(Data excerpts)
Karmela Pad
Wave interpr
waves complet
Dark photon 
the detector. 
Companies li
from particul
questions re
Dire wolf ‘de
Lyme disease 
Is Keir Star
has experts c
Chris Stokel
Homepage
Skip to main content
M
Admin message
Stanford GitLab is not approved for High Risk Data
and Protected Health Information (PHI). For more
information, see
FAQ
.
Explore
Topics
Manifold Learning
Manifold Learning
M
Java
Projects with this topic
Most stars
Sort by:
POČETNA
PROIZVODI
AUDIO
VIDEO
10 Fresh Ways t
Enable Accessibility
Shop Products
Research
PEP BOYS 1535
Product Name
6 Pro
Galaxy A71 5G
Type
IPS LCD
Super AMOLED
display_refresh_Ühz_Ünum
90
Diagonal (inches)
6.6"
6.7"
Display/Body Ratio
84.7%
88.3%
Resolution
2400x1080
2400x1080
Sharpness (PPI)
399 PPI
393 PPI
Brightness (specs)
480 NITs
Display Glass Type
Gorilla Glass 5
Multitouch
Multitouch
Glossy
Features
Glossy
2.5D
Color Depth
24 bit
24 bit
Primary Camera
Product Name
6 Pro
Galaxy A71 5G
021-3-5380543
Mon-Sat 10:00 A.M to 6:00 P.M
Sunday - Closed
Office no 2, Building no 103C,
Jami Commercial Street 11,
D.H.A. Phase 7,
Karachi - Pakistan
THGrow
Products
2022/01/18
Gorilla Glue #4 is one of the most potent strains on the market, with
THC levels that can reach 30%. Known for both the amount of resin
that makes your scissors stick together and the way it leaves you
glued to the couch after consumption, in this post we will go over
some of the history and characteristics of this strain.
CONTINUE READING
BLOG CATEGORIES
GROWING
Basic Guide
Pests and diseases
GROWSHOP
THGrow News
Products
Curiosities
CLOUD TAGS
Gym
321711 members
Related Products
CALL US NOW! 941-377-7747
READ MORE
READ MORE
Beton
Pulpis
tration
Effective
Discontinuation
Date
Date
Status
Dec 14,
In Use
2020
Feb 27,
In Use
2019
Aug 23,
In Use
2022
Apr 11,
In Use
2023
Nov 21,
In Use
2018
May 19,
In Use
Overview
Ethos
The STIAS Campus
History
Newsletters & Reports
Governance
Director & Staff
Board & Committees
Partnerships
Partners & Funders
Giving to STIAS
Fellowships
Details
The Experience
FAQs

### EXERCISE DESCRIPTION:
Return the records exactly, character for character.

### YOUR SOLUTION:
Karmela Pad
Wave interpr
waves complet
Dark photon 
the detector. 
Companies li
from particul
questions re
Dire wolf ‘de
Lyme disease 
Is Keir Star
has experts c
Chris Stokel
Homepage
Skip to main content
M
Admin message
Stanford GitLab is not approved for High Risk Data
and Protected Health Information (PHI). For more
information, see
FAQ
.
Explore
Topics
Manifold Learning
Manifold Learning
M
Java
Projects with this topic
Most stars
Sort by:
POČETNA
PROIZVODI
AUDIO
VIDEO
10 Fresh Ways t
Enable Accessibility
Shop Products
Research
PEP BOYS 1535
Product Name
6 Pro
Galaxy A71 5G
Type
IPS LCD
Super AMOLED
display_refresh_Ühz_Ünum
90
Diagonal (inches)
6.6"
6.7"
Display/Body Ratio
84.7%
88.3%
Resolution
2400x1080
2400x1080
Sharpness (PPI)
399 PPI
393 PPI
Brightness (specs)
480 NITs
Display Glass Type
Gorilla Glass 5
Multitouch
Multitouch
Glossy
Features
Glossy
2.5D
Color Depth
24 bit
24 bit
Primary Camera
Product Name
6 Pro
Galaxy A71 5G
021-3-5380543
Mon-Sat 10:00 A.M to 6:00 P.M
Sunday - Closed
Office no 2, Building no 103C,
Jami Commercial Street 11,
D.H.A. Phase 7,
Karachi - Pakistan
THGrow
Products
2022/01/18
Gorilla Glue #4 is one of the most potent strains on the market, with
THC levels that can reach 30%. Known for both the amount of resin
that makes your scissors stick together and the way it leaves you
glued to the couch after consumption, in this post we will go over
some of the history and characteristics of this strain.
CONTINUE READING
BLOG CATEGORIES
GROWING
Basic Guide
Pests and diseases
GROWSHOP
THGrow News
Products
Curiosities
CLOUD TAGS
Gym
321711 members
Related Products
CALL US NOW! 941-377-7747
READ MORE
READ MORE
Beton
Pulpis
tration
Effective
Discontinuation
Date
Date
Status
Dec 14,
In Use
2020
Feb 27,
In Use
2019
Aug 23,
In Use
2022
Apr 11,
In Use
2023
Nov 21,
In Use
2018
May 19,
In Use
Overview
Ethos
The STIAS Campus
History
Newsletters & Reports
Governance
Director & Staff
Board & Committees
Partnerships
Partners & Funders
Giving to STIAS
Fellowships
Details
The Experience
FAQs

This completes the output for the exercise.